Omicidio a Rimini, prove schiaccianti contro l’arrestato?

Finito in manette Genard Llanaj, il 28nenne spacciatore che fra il 17 ed il 18 aprile di quest’anno si sarebbe diretto a tutta velocità contro Makha Niang. In quel momento il senegalese si trovava nelle vicinanze di via Coletti per concordare una prestazione con una prostituta: il killer si sarebbe avvicinato a 21 km l’ora ed estratto la 357 Magnum con cui ha esploso due colpi. Non è escluso che l’omicidio di Rimini possa essere collegato ad un odio razziale, anche se il compagno di cella di Llanaj sembra aver smentito a priori. Sulle prime infatti il 28enne avrebbe confermato tutto all’altro detenuto, per poi smentire nelle ore successive.

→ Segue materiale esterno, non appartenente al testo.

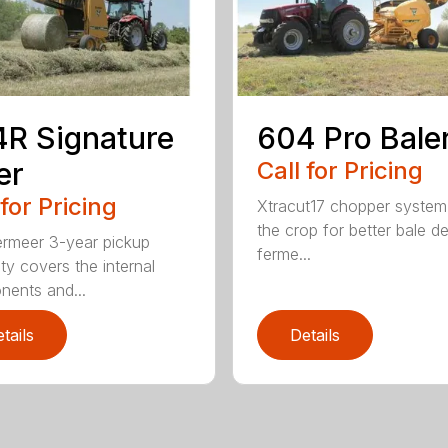
R Signature
604 Pro Bale
er
Call for Pricing
 for Pricing
Xtracut17 chopper system
the crop for better bale de
rmeer 3-year pickup
ferme...
ty covers the internal
ents and...
tails
Details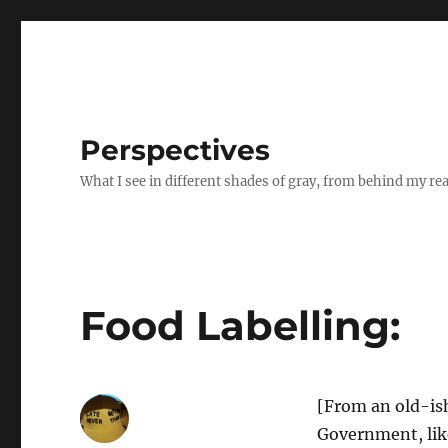
Perspectives
What I see in different shades of gray, from behind my re
Food Labelling:
[From an old-is
Government, like 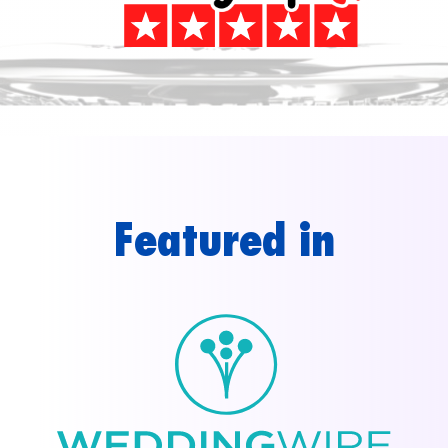
Featured in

Le autorità hanno rintracciato invece la super testimone grazie alle telecamere presenti sul posto. La Procura ha chiesto alla stampa di collaborare per dare un volto alla donna, riuscendo ad attirare la sua attenzione. In una fase iniziale la testimone ha scelto però di mentire per paura di subire delle conseguenze. In seguito ha confermato che l’autista del Suv si è dapprima fermato in prossimità della vittima, ha estratto la pistola ed infine ha premuto due volte il grilletto. Elementi avvalorati dai rilievi fatti dai RIS all’interno dell’auto di Llanaj, come ricorda Corriere Romagna. Sembra che quest’ultimo invece non si sia avvalso di alcun complice. In un primo momento Artmir Mehmetllanaj è finito al centro delle indagini per via di un contatto avvenuto con l’imputato la notte del delitto di Rimini.